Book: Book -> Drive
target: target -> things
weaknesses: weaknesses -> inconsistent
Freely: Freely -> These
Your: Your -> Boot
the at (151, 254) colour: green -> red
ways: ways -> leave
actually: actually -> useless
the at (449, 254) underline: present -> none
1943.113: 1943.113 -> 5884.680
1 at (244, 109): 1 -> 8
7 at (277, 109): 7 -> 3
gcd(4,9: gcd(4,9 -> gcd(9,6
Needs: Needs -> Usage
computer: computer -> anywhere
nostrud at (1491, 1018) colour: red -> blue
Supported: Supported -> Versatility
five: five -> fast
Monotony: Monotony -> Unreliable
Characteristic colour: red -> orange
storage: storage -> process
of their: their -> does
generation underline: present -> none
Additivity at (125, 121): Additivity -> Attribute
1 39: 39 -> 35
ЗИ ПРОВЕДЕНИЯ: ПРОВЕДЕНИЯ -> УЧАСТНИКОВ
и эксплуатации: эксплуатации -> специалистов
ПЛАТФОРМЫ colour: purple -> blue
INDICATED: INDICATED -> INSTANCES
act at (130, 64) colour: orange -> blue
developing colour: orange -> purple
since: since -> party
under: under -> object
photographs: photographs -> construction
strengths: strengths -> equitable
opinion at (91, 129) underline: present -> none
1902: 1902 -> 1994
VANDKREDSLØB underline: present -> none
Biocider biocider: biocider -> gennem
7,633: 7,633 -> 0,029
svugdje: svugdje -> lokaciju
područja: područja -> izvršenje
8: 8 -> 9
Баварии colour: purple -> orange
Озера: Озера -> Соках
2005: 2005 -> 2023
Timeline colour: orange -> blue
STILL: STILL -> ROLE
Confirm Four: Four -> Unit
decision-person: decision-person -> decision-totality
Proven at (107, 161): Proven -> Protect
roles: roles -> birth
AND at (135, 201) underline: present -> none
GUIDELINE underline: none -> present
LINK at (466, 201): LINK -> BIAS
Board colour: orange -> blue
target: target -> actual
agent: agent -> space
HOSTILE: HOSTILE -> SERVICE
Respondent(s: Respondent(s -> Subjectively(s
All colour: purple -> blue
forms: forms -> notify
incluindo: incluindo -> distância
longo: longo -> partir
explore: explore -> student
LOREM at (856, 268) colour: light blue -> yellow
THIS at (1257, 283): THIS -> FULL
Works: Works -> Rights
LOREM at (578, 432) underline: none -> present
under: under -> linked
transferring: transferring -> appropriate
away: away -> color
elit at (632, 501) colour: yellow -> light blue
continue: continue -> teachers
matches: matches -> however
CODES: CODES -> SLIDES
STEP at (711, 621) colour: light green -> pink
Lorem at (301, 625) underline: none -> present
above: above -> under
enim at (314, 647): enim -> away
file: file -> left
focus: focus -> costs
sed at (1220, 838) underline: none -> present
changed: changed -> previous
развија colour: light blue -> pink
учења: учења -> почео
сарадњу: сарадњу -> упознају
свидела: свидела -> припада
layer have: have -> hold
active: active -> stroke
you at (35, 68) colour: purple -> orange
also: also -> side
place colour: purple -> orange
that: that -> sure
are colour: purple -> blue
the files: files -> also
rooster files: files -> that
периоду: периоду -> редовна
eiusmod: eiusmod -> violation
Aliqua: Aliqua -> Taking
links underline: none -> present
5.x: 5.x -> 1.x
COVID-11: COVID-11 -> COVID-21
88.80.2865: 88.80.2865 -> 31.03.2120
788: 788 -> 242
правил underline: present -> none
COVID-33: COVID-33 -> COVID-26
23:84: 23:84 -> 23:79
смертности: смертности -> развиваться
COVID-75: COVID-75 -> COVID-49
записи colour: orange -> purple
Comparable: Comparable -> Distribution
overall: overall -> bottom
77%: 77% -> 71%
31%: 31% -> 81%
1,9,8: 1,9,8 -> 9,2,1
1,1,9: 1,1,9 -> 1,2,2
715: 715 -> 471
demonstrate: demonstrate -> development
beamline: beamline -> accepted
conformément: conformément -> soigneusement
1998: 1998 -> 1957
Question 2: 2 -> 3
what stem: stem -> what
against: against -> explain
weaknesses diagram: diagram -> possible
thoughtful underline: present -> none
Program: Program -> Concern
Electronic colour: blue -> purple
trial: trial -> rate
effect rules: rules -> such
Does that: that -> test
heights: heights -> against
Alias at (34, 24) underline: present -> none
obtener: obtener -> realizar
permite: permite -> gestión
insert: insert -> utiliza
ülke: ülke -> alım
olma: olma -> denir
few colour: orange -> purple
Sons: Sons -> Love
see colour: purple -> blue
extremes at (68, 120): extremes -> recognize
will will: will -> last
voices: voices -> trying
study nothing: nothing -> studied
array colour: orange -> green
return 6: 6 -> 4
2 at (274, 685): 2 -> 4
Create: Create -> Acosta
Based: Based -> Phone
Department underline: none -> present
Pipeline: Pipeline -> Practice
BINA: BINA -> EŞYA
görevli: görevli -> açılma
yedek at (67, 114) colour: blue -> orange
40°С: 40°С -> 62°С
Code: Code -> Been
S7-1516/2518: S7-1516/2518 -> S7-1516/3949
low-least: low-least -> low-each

→ STATED PROBLEM: Reproduce every line listed under the items above verbatim, keeping the original order and formatting.

→ REPLY TO THE TASK:
Book: Book -> Drive
target: target -> things
weaknesses: weaknesses -> inconsistent
Freely: Freely -> These
Your: Your -> Boot
the at (151, 254) colour: green -> red
ways: ways -> leave
actually: actually -> useless
the at (449, 254) underline: present -> none
1943.113: 1943.113 -> 5884.680
1 at (244, 109): 1 -> 8
7 at (277, 109): 7 -> 3
gcd(4,9: gcd(4,9 -> gcd(9,6
Needs: Needs -> Usage
computer: computer -> anywhere
nostrud at (1491, 1018) colour: red -> blue
Supported: Supported -> Versatility
five: five -> fast
Monotony: Monotony -> Unreliable
Characteristic colour: red -> orange
storage: storage -> process
of their: their -> does
generation underline: present -> none
Additivity at (125, 121): Additivity -> Attribute
1 39: 39 -> 35
ЗИ ПРОВЕДЕНИЯ: ПРОВЕДЕНИЯ -> УЧАСТНИКОВ
и эксплуатации: эксплуатации -> специалистов
ПЛАТФОРМЫ colour: purple -> blue
INDICATED: INDICATED -> INSTANCES
act at (130, 64) colour: orange -> blue
developing colour: orange -> purple
since: since -> party
under: under -> object
photographs: photographs -> construction
strengths: strengths -> equitable
opinion at (91, 129) underline: present -> none
1902: 1902 -> 1994
VANDKREDSLØB underline: present -> none
Biocider biocider: biocider -> gennem
7,633: 7,633 -> 0,029
svugdje: svugdje -> lokaciju
područja: područja -> izvršenje
8: 8 -> 9
Баварии colour: purple -> orange
Озера: Озера -> Соках
2005: 2005 -> 2023
Timeline colour: orange -> blue
STILL: STILL -> ROLE
Confirm Four: Four -> Unit
decision-person: decision-person -> decision-totality
Proven at (107, 161): Proven -> Protect
roles: roles -> birth
AND at (135, 201) underline: present -> none
GUIDELINE underline: none -> present
LINK at (466, 201): LINK -> BIAS
Board colour: orange -> blue
target: target -> actual
agent: agent -> space
HOSTILE: HOSTILE -> SERVICE
Respondent(s: Respondent(s -> Subjectively(s
All colour: purple -> blue
forms: forms -> notify
incluindo: incluindo -> distância
longo: longo -> partir
explore: explore -> student
LOREM at (856, 268) colour: light blue -> yellow
THIS at (1257, 283): THIS -> FULL
Works: Works -> Rights
LOREM at (578, 432) underline: none -> present
under: under -> linked
transferring: transferring -> appropriate
away: away -> color
elit at (632, 501) colour: yellow -> light blue
continue: continue -> teachers
matches: matches -> however
CODES: CODES -> SLIDES
STEP at (711, 621) colour: light green -> pink
Lorem at (301, 625) underline: none -> present
above: above -> under
enim at (314, 647): enim -> away
file: file -> left
focus: focus -> costs
sed at (1220, 838) underline: none -> present
changed: changed -> previous
развија colour: light blue -> pink
учења: учења -> почео
сарадњу: сарадњу -> упознају
свидела: свидела -> припада
layer have: have -> hold
active: active -> stroke
you at (35, 68) colour: purple -> orange
also: also -> side
place colour: purple -> orange
that: that -> sure
are colour: purple -> blue
the files: files -> also
rooster files: files -> that
периоду: периоду -> редовна
eiusmod: eiusmod -> violation
Aliqua: Aliqua -> Taking
links underline: none -> present
5.x: 5.x -> 1.x
COVID-11: COVID-11 -> COVID-21
88.80.2865: 88.80.2865 -> 31.03.2120
788: 788 -> 242
правил underline: present -> none
COVID-33: COVID-33 -> COVID-26
23:84: 23:84 -> 23:79
смертности: смертности -> развиваться
COVID-75: COVID-75 -> COVID-49
записи colour: orange -> purple
Comparable: Comparable -> Distribution
overall: overall -> bottom
77%: 77% -> 71%
31%: 31% -> 81%
1,9,8: 1,9,8 -> 9,2,1
1,1,9: 1,1,9 -> 1,2,2
715: 715 -> 471
demonstrate: demonstrate -> development
beamline: beamline -> accepted
conformément: conformément -> soigneusement
1998: 1998 -> 1957
Question 2: 2 -> 3
what stem: stem -> what
against: against -> explain
weaknesses diagram: diagram -> possible
thoughtful underline: present -> none
Program: Program -> Concern
Electronic colour: blue -> purple
trial: trial -> rate
effect rules: rules -> such
Does that: that -> test
heights: heights -> against
Alias at (34, 24) underline: present -> none
obtener: obtener -> realizar
permite: permite -> gestión
insert: insert -> utiliza
ülke: ülke -> alım
olma: olma -> denir
few colour: orange -> purple
Sons: Sons -> Love
see colour: purple -> blue
extremes at (68, 120): extremes -> recognize
will will: will -> last
voices: voices -> trying
study nothing: nothing -> studied
array colour: orange -> green
return 6: 6 -> 4
2 at (274, 685): 2 -> 4
Create: Create -> Acosta
Based: Based -> Phone
Department underline: none -> present
Pipeline: Pipeline -> Practice
BINA: BINA -> EŞYA
görevli: görevli -> açılma
yedek at (67, 114) colour: blue -> orange
40°С: 40°С -> 62°С
Code: Code -> Been
S7-1516/2518: S7-1516/2518 -> S7-1516/3949
low-least: low-least -> low-each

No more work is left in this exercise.